Below are the entries; transcribe them exactly and drop every picture.

Extracted data entries

========================

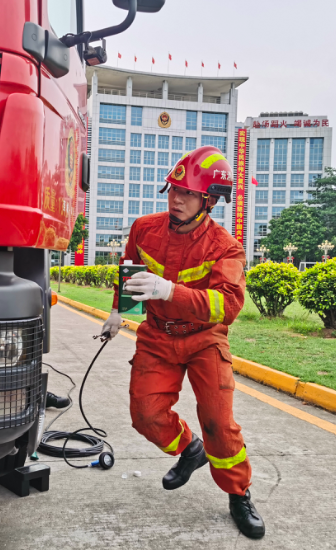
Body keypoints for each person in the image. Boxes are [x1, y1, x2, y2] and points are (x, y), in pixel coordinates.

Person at [101, 146, 265, 539]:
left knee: (219, 425)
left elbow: (226, 305)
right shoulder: (144, 229)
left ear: (208, 200)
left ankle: (238, 493)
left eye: (187, 193)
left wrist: (168, 290)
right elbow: (130, 274)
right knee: (146, 415)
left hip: (204, 340)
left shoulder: (226, 247)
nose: (176, 198)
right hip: (158, 336)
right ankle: (190, 449)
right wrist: (117, 311)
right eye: (174, 189)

========================

> **Your solution**:
Body keypoints for each person in the image. Boxes are [x1, y1, x2, y2] and points are (x, y), in pixel coordinates.

Person at [101, 146, 265, 539]:
left knee: (219, 425)
left elbow: (226, 305)
right shoulder: (144, 229)
left ear: (208, 200)
left ankle: (238, 493)
left eye: (187, 193)
left wrist: (168, 290)
right elbow: (130, 274)
right knee: (146, 415)
left hip: (204, 340)
left shoulder: (226, 247)
nose: (176, 198)
right hip: (158, 336)
right ankle: (190, 449)
right wrist: (117, 311)
right eye: (174, 189)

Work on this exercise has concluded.